The Irish Society for the Prevention of Cruelty to Children (ISPCC) has today launched Anti-Bullying Week, which will run until 30 April. It has also set up a microsite so young people, parents and schools can download information on issues such as cyberbullying and homophobic bullying, as well as information for parents if their child is the bully.
Mark Feehily from the band Westlife launched the campaign today, while other celebrity supporters of the campaign include rugby players Jamie Heaslip and Brian O’Driscoll, actress Saoirse Ronan, MTV VJ Laura Whitmore and pop duo Jedward.
To mark anti-bullying week, the charity has created an ISPCC shield pin, which will retail in shops this week for €2.
The ISPCC has also set up a free Bullying Support telephone line (1800 66 66 77) that will be available 24/7 during this week’s campaign. It released some findings about bullying and young kids in Ireland today.
- Childline received almost 11,000 calls from children and young people in relation to bullying last year.
- It said 26pc of young people in secondary school have been victims of bullying, or know someone who has been bullied.
- Meanwhile, 22pc of young people in primary school have reported that they have been bullied, or know someone who has been bullied, according to the ISPCC.
In its downloadable leaflet on cyberbullying, the ISPCC offers the following advice for kids and parents:
- Don’t respond to the bully – save the evidence and show it to an adult you trust.
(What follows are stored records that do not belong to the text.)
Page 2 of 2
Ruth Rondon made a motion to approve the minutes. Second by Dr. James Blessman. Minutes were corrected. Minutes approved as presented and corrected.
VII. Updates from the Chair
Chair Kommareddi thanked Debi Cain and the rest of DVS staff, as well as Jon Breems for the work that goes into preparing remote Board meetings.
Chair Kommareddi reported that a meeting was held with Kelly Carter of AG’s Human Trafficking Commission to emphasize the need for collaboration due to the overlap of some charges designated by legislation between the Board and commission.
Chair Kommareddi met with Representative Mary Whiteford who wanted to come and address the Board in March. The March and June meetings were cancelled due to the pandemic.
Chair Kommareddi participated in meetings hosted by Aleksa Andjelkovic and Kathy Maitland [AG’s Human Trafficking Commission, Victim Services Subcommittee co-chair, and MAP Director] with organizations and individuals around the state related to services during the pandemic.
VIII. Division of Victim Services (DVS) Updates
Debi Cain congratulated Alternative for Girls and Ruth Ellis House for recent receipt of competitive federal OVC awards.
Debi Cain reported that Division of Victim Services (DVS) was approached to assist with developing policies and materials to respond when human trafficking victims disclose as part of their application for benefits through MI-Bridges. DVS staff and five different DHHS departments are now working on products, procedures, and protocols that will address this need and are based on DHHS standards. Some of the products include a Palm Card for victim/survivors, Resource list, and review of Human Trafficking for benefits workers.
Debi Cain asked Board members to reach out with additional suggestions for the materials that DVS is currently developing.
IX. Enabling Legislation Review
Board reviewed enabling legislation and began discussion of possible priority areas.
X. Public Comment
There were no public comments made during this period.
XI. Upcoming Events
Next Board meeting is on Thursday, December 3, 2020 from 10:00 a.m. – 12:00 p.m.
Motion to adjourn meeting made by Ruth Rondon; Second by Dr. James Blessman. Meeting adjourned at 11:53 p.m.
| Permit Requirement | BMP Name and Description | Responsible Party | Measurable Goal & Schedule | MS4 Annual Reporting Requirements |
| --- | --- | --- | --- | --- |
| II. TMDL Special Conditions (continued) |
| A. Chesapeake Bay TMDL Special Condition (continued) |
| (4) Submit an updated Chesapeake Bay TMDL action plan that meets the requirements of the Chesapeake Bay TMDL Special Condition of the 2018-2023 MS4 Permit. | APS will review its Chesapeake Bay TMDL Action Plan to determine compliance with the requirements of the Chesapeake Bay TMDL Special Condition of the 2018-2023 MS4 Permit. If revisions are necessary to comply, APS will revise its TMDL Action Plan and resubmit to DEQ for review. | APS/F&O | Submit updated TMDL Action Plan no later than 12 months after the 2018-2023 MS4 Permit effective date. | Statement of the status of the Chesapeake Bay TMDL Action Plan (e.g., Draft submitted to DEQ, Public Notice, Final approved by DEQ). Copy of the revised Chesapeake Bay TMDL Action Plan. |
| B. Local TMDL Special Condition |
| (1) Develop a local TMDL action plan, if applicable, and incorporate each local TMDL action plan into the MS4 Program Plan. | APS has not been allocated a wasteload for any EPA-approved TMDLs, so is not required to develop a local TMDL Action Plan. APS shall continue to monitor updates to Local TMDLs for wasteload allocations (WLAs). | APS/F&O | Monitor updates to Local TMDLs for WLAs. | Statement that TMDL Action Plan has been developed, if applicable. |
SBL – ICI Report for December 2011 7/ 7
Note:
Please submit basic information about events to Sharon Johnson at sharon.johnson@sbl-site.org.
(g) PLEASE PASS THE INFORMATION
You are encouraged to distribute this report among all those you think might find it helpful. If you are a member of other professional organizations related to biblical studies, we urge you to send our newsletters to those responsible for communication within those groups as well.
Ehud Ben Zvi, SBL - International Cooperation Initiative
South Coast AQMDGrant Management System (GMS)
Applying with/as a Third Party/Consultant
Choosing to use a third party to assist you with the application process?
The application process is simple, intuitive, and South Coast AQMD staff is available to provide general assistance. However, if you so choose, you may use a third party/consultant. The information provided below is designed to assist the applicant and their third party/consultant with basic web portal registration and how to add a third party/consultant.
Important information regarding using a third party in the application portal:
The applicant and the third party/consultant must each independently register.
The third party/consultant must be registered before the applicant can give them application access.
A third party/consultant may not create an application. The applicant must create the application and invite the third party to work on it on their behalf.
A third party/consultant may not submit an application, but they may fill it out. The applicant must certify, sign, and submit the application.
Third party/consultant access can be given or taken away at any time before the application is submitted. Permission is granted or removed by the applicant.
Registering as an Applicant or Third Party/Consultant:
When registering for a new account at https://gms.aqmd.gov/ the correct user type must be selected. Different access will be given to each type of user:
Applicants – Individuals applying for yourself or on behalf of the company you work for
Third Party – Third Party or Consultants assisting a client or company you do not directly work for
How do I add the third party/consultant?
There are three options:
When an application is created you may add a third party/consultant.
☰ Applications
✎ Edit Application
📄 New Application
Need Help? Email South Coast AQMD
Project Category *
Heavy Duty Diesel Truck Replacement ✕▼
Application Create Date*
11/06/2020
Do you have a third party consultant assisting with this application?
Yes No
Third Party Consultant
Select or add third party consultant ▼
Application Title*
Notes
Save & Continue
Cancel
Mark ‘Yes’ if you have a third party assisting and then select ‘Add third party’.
- Keep the message, note date and times and show to an adult.
- Block the sender. If the harassment is coming in the form of instant messages, texts, or profile comments, use preferences or privacy tools to block the person. If the bullying is happening in chat, leave the ‘chatroom’ or contact your internet service provider.
- If bullying happens on a webpage or social network, report the abusive messages to the site provider.